When was the last time you worried about your favorite team’s font? “The Vikings have a great offensive line this season, but dammit, why did they have to go with Times New Roman for their numbers? Lucida Sans is the obvious choice! We’re doomed.”
And make no mistake, when you’re trotting out new uniforms, you don’t just pick a couple of colors and hire a seamstress. This is all big business — as in marketing — with millions of dollars at stake. The new Rockets’ uniforms were largely created by Eiko Ishioka, an Oscar winner for costume design on “Bram Stoker’s Dracula” in 1992.

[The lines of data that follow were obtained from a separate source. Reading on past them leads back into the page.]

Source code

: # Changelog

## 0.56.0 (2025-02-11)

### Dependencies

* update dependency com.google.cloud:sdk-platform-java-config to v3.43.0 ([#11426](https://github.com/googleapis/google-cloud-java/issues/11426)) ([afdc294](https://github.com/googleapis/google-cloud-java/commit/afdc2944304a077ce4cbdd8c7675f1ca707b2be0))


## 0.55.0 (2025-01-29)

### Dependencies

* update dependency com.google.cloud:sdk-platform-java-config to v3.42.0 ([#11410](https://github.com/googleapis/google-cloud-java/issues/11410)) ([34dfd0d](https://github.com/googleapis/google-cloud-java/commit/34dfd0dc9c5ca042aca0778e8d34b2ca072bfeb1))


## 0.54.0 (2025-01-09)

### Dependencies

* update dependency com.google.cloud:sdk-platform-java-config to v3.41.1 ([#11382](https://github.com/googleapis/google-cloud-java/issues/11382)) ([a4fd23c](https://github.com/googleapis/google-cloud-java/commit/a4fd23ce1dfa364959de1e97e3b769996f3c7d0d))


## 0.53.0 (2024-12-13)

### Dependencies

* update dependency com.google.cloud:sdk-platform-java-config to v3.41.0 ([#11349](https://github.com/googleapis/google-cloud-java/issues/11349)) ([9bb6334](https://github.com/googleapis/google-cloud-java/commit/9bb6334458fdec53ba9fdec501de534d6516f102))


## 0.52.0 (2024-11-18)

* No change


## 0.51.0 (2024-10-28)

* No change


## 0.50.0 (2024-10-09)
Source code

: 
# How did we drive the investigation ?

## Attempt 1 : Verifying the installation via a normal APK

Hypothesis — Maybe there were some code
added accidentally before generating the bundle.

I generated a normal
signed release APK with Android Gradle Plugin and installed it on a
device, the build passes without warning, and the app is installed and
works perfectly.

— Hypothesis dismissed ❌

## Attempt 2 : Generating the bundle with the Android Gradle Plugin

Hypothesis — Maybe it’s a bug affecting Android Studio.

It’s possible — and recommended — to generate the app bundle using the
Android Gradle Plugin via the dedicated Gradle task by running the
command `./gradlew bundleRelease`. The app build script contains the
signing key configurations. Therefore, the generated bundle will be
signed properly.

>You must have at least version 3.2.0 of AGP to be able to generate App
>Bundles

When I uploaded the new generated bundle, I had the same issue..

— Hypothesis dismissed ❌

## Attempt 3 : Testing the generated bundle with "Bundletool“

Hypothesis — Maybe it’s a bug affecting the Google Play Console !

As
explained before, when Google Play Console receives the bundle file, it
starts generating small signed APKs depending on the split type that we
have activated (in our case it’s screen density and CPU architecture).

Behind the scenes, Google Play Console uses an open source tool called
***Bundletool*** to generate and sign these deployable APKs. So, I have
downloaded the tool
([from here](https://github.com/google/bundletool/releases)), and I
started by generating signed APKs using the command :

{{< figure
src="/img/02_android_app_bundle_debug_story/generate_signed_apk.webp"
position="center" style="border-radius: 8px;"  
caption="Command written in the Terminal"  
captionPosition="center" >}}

“What struck her most about basketball is it’s a very vertical sport,” McDougall said of Ishioka. “She wanted to capture that with something for athletes that are sleek and strong and (that reflected) the sport’s upward motion and used the arcs. With the name of the team, Rockets, it’s a really good fit.”
It could have been worse, I suppose. They could have hired the costume designer from “Priscilla, Queen of the Desert.”
Would I be out of line if I pointed out that this whole thing has gotten out of hand? I may not know art, but I know what I like in a uniform, and the key word here is KISS — keep it simple, stupid. When it comes to sports togs, you have to admire teams such as the Dodgers, Giants and Browns. Simple, classic, dignified. In Cleveland, they don’t even bother with a helmet logo. It’s just too much effort. I say that if you can’t come up with a good idea, just leave it blank (a motto that my editors wish I would adopt).
But uniforms can go horribly wrong, such as you see with the Denver Broncos, Cincinnati Bengals and all college marching bands.
I’m not too fond of the new Houston Texans’ duds, either — they give off a decidedly USFL feel. Thankfully, most baseball teams have stuck with or are adopting the classic look. For example, the San Diego Pades are having all of their old yearbooks burned, due to that awful, brown-and-mustard-yellow look they had going in the 1970s and ’80s.
There’s a simple test that marketing departments can use to determine if they’ve gone too far with the uniforms. If they look suitable for a fifth-grade girls soccer team, or Elton John, then it’s back to the drawing board. Hope this helps.